The collective recorded material over three nights (entirely at night, incidentally) at the Grunewaldkirche in Berlin in August of 2011, eventually resulting in twelve hours of recordings that were then crafted into the eighty-five minutes spread across two discs featuring five tracks each. The recording plays, however, as two long-form settings as no breaks have been imposed to separate the pieces from one another. The group works its slow-burn patiently and at times so restrainedly that nothing more than a single instrument, voice, piano, or otherwise, inhabits the space at a given moment. The Alvaret Ensemble is also, however, able to marshall the resources at hand and generate a dramatic mass that breathes loudly as a single entity (such as occurs in the thick, pulsating drone that brings “Ulc” to a close).

The album begins in a near-whisper with guitar atmospheres and piano accents in “Byd” and unfolds at a glacial pace thereafter with the first track flowing into the second and swelling gradually to bring “Eac” to a climactic end. Jeffery's playing, a haunted moan that sometimes resembles a French horn, adds a sense of desperation to “Dde,” an otherwise powerful showcase for Haines' and Pruiksma's expressions. The second disc's “Teq” and “Muo” are most distinguished by the dramatic and oft-mournful interplay of the violin and piano, an effect that carries over even more powerfully into the penultimate piece, “Wju,” where a series of violin expressions culminate in an emotionally raw climax.

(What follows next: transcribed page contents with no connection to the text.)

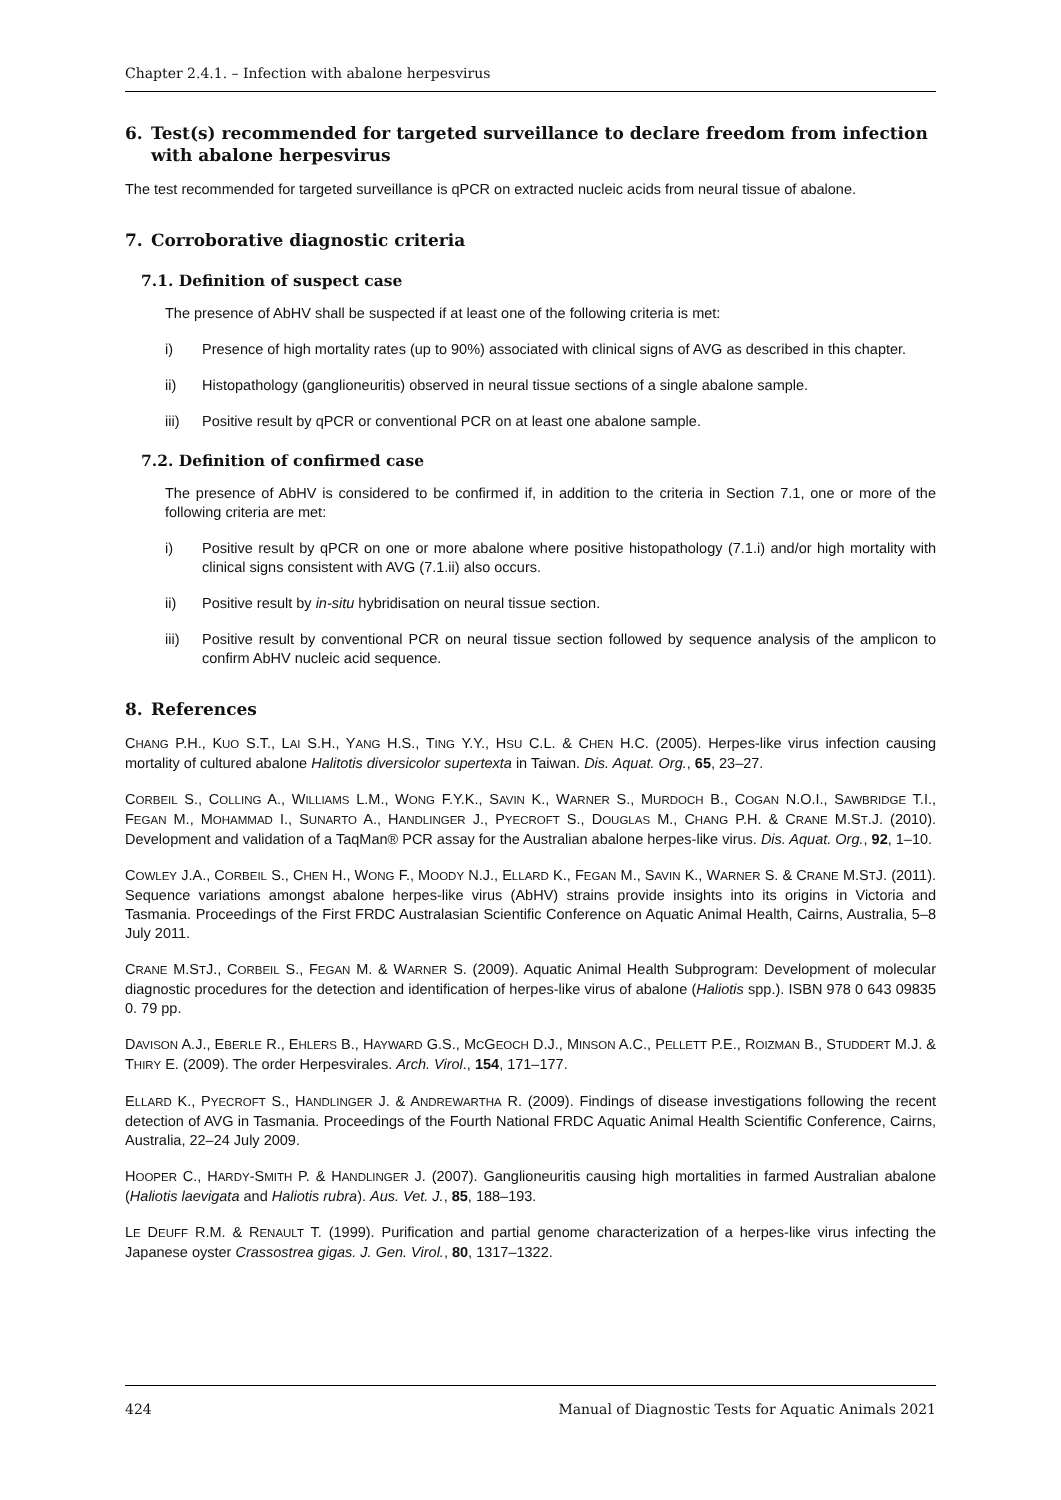Chapter 2.4.1. – Infection with abalone herpesvirus
6. Test(s) recommended for targeted surveillance to declare freedom from infection with abalone herpesvirus
The test recommended for targeted surveillance is qPCR on extracted nucleic acids from neural tissue of abalone.
7. Corroborative diagnostic criteria
7.1. Definition of suspect case
The presence of AbHV shall be suspected if at least one of the following criteria is met:
i) Presence of high mortality rates (up to 90%) associated with clinical signs of AVG as described in this chapter.
ii) Histopathology (ganglioneuritis) observed in neural tissue sections of a single abalone sample.
iii) Positive result by qPCR or conventional PCR on at least one abalone sample.
7.2. Definition of confirmed case
The presence of AbHV is considered to be confirmed if, in addition to the criteria in Section 7.1, one or more of the following criteria are met:
i) Positive result by qPCR on one or more abalone where positive histopathology (7.1.i) and/or high mortality with clinical signs consistent with AVG (7.1.ii) also occurs.
ii) Positive result by in-situ hybridisation on neural tissue section.
iii) Positive result by conventional PCR on neural tissue section followed by sequence analysis of the amplicon to confirm AbHV nucleic acid sequence.
8. References
CHANG P.H., KUO S.T., LAI S.H., YANG H.S., TING Y.Y., HSU C.L. & CHEN H.C. (2005). Herpes-like virus infection causing mortality of cultured abalone Halitotis diversicolor supertexta in Taiwan. Dis. Aquat. Org., 65, 23–27.
CORBEIL S., COLLING A., WILLIAMS L.M., WONG F.Y.K., SAVIN K., WARNER S., MURDOCH B., COGAN N.O.I., SAWBRIDGE T.I., FEGAN M., MOHAMMAD I., SUNARTO A., HANDLINGER J., PYECROFT S., DOUGLAS M., CHANG P.H. & CRANE M.ST.J. (2010). Development and validation of a TaqMan® PCR assay for the Australian abalone herpes-like virus. Dis. Aquat. Org., 92, 1–10.
COWLEY J.A., CORBEIL S., CHEN H., WONG F., MOODY N.J., ELLARD K., FEGAN M., SAVIN K., WARNER S. & CRANE M.STJ. (2011). Sequence variations amongst abalone herpes-like virus (AbHV) strains provide insights into its origins in Victoria and Tasmania. Proceedings of the First FRDC Australasian Scientific Conference on Aquatic Animal Health, Cairns, Australia, 5–8 July 2011.
CRANE M.STJ., CORBEIL S., FEGAN M. & WARNER S. (2009). Aquatic Animal Health Subprogram: Development of molecular diagnostic procedures for the detection and identification of herpes-like virus of abalone (Haliotis spp.). ISBN 978 0 643 09835 0. 79 pp.
DAVISON A.J., EBERLE R., EHLERS B., HAYWARD G.S., MCGEOCH D.J., MINSON A.C., PELLETT P.E., ROIZMAN B., STUDDERT M.J. & THIRY E. (2009). The order Herpesvirales. Arch. Virol., 154, 171–177.
ELLARD K., PYECROFT S., HANDLINGER J. & ANDREWARTHA R. (2009). Findings of disease investigations following the recent detection of AVG in Tasmania. Proceedings of the Fourth National FRDC Aquatic Animal Health Scientific Conference, Cairns, Australia, 22–24 July 2009.
HOOPER C., HARDY-SMITH P. & HANDLINGER J. (2007). Ganglioneuritis causing high mortalities in farmed Australian abalone (Haliotis laevigata and Haliotis rubra). Aus. Vet. J., 85, 188–193.
LE DEUFF R.M. & RENAULT T. (1999). Purification and partial genome characterization of a herpes-like virus infecting the Japanese oyster Crassostrea gigas. J. Gen. Virol., 80, 1317–1322.
424 Manual of Diagnostic Tests for Aquatic Animals 2021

Jan's soft utterances lend the material a cryptic quality that the others are more than willing to perpetuate in their own textural ruminations. The packaging includes translations for the spoken texts, but even if a translation hadn't been made available for “Ysj,” the ominous foreboding of the setting would still communicate loud and clear. But while the mood is generally dour, there are bright moments, too; bolstered by the sparkle of violin, piano, and glockenspiel, the first disc's closer “Ond,” for example, feels so radiant compared to the material preceding it that it's like the sudden appearance of sunlight after prolonged cloud cover.